* **INSTRUCTIONS TO FOLLOW**
Give the records below again in full, exactly as written, but without any images.

Source texts of formatted documents
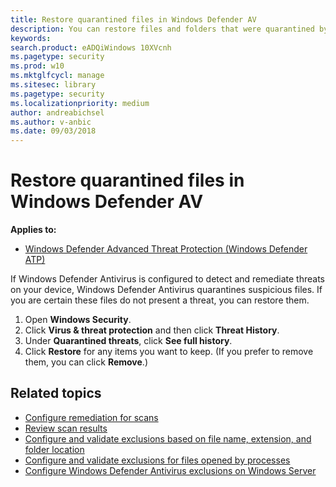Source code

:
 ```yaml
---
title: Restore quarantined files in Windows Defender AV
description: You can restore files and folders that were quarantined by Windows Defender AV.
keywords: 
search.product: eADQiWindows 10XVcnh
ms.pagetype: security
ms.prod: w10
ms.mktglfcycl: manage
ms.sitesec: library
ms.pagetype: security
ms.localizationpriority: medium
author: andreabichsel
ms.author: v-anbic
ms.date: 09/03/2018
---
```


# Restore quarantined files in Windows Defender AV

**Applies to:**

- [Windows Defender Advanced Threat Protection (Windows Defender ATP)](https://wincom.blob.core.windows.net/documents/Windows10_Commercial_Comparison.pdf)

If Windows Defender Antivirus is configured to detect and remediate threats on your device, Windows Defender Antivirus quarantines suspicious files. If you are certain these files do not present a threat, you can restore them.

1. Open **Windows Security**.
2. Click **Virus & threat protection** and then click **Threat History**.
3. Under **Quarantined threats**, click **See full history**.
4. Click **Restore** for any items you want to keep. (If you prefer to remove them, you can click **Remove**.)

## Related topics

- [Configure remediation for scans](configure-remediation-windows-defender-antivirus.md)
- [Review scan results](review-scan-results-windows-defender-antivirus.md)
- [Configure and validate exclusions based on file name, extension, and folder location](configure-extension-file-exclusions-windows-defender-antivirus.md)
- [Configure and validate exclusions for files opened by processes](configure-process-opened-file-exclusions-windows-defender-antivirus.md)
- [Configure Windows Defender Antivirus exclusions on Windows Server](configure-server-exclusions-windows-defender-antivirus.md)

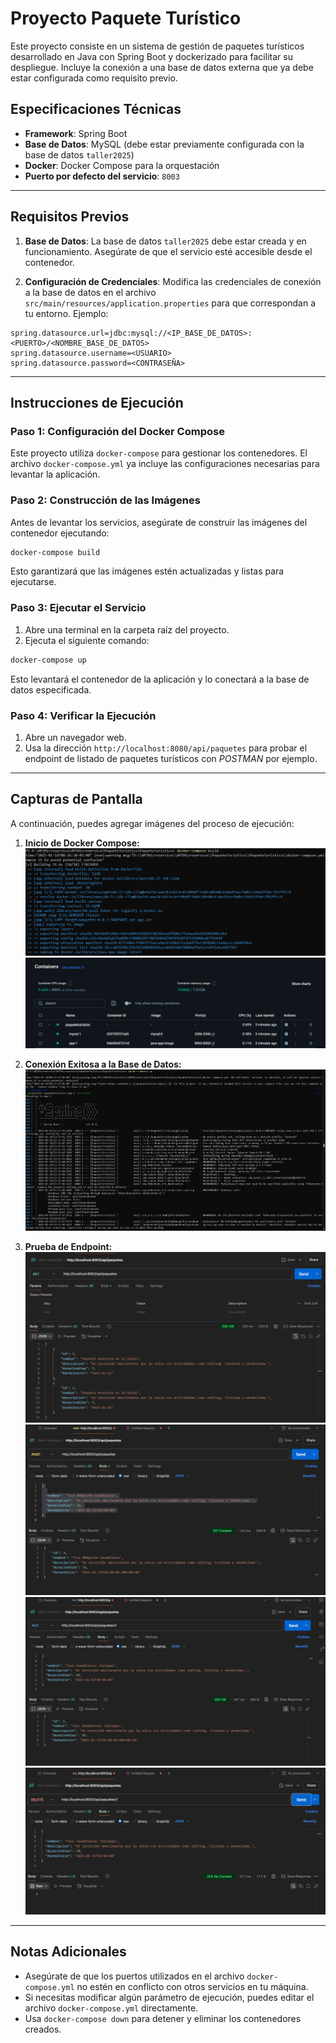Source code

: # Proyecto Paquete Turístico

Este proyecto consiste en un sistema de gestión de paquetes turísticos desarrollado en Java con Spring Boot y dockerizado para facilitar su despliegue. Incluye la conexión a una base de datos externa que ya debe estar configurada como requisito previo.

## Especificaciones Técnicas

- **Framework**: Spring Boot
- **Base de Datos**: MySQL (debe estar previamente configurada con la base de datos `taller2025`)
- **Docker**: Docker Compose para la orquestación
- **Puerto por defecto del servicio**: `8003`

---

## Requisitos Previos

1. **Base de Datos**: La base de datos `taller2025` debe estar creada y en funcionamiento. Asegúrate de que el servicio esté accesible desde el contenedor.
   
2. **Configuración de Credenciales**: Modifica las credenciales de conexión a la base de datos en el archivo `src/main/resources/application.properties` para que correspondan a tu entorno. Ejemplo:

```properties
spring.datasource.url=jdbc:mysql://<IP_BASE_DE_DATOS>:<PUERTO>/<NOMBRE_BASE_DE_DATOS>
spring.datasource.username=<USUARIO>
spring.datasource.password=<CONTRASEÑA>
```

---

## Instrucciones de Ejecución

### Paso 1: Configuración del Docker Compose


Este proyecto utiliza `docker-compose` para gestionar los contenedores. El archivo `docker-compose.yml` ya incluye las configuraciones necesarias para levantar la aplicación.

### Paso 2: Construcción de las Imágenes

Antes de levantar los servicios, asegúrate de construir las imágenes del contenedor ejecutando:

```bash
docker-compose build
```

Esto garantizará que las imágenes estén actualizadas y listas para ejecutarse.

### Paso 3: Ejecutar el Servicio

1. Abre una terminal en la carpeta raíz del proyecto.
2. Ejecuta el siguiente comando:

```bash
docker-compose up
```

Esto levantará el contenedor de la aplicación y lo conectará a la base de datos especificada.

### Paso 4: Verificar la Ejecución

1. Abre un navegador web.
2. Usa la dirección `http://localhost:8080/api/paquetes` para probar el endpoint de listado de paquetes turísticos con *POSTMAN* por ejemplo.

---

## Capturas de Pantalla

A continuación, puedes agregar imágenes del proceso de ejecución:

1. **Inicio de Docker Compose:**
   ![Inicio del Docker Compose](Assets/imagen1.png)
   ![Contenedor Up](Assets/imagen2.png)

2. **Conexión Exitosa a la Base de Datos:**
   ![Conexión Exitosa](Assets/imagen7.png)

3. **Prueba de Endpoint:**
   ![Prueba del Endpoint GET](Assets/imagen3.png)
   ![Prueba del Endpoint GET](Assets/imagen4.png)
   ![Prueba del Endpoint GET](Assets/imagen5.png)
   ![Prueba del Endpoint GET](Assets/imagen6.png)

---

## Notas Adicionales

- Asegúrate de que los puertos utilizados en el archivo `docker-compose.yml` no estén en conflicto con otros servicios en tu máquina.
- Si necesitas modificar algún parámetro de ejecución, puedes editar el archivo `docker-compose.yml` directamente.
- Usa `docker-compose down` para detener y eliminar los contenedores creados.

* **REPLY TO THE TASK**
Source code

:
 ```yaml
---
title: Restore quarantined files in Windows Defender AV
description: You can restore files and folders that were quarantined by Windows Defender AV.
keywords: 
search.product: eADQiWindows 10XVcnh
ms.pagetype: security
ms.prod: w10
ms.mktglfcycl: manage
ms.sitesec: library
ms.pagetype: security
ms.localizationpriority: medium
author: andreabichsel
ms.author: v-anbic
ms.date: 09/03/2018
---
```


# Restore quarantined files in Windows Defender AV

**Applies to:**

- [Windows Defender Advanced Threat Protection (Windows Defender ATP)](https://wincom.blob.core.windows.net/documents/Windows10_Commercial_Comparison.pdf)

If Windows Defender Antivirus is configured to detect and remediate threats on your device, Windows Defender Antivirus quarantines suspicious files. If you are certain these files do not present a threat, you can restore them.

1. Open **Windows Security**.
2. Click **Virus & threat protection** and then click **Threat History**.
3. Under **Quarantined threats**, click **See full history**.
4. Click **Restore** for any items you want to keep. (If you prefer to remove them, you can click **Remove**.)

## Related topics

- [Configure remediation for scans](configure-remediation-windows-defender-antivirus.md)
- [Review scan results](review-scan-results-windows-defender-antivirus.md)
- [Configure and validate exclusions based on file name, extension, and folder location](configure-extension-file-exclusions-windows-defender-antivirus.md)
- [Configure and validate exclusions for files opened by processes](configure-process-opened-file-exclusions-windows-defender-antivirus.md)
- [Configure Windows Defender Antivirus exclusions on Windows Server](configure-server-exclusions-windows-defender-antivirus.md)

Source code

: # Proyecto Paquete Turístico

Este proyecto consiste en un sistema de gestión de paquetes turísticos desarrollado en Java con Spring Boot y dockerizado para facilitar su despliegue. Incluye la conexión a una base de datos externa que ya debe estar configurada como requisito previo.

## Especificaciones Técnicas

- **Framework**: Spring Boot
- **Base de Datos**: MySQL (debe estar previamente configurada con la base de datos `taller2025`)
- **Docker**: Docker Compose para la orquestación
- **Puerto por defecto del servicio**: `8003`

---

## Requisitos Previos

1. **Base de Datos**: La base de datos `taller2025` debe estar creada y en funcionamiento. Asegúrate de que el servicio esté accesible desde el contenedor.
   
2. **Configuración de Credenciales**: Modifica las credenciales de conexión a la base de datos en el archivo `src/main/resources/application.properties` para que correspondan a tu entorno. Ejemplo:

```properties
spring.datasource.url=jdbc:mysql://<IP_BASE_DE_DATOS>:<PUERTO>/<NOMBRE_BASE_DE_DATOS>
spring.datasource.username=<USUARIO>
spring.datasource.password=<CONTRASEÑA>
```

---

## Instrucciones de Ejecución

### Paso 1: Configuración del Docker Compose


Este proyecto utiliza `docker-compose` para gestionar los contenedores. El archivo `docker-compose.yml` ya incluye las configuraciones necesarias para levantar la aplicación.

### Paso 2: Construcción de las Imágenes

Antes de levantar los servicios, asegúrate de construir las imágenes del contenedor ejecutando:

```bash
docker-compose build
```

Esto garantizará que las imágenes estén actualizadas y listas para ejecutarse.

### Paso 3: Ejecutar el Servicio

1. Abre una terminal en la carpeta raíz del proyecto.
2. Ejecuta el siguiente comando:

```bash
docker-compose up
```

Esto levantará el contenedor de la aplicación y lo conectará a la base de datos especificada.

### Paso 4: Verificar la Ejecución

1. Abre un navegador web.
2. Usa la dirección `http://localhost:8080/api/paquetes` para probar el endpoint de listado de paquetes turísticos con *POSTMAN* por ejemplo.

---

## Capturas de Pantalla

A continuación, puedes agregar imágenes del proceso de ejecución:

1. **Inicio de Docker Compose:**
   ![Inicio del Docker Compose](Assets/imagen1.png)
   ![Contenedor Up](Assets/imagen2.png)

2. **Conexión Exitosa a la Base de Datos:**
   ![Conexión Exitosa](Assets/imagen7.png)

3. **Prueba de Endpoint:**
   ![Prueba del Endpoint GET](Assets/imagen3.png)
   ![Prueba del Endpoint GET](Assets/imagen4.png)
   ![Prueba del Endpoint GET](Assets/imagen5.png)
   ![Prueba del Endpoint GET](Assets/imagen6.png)

---

## Notas Adicionales

- Asegúrate de que los puertos utilizados en el archivo `docker-compose.yml` no estén en conflicto con otros servicios en tu máquina.
- Si necesitas modificar algún parámetro de ejecución, puedes editar el archivo `docker-compose.yml` directamente.
- Usa `docker-compose down` para detener y eliminar los contenedores creados.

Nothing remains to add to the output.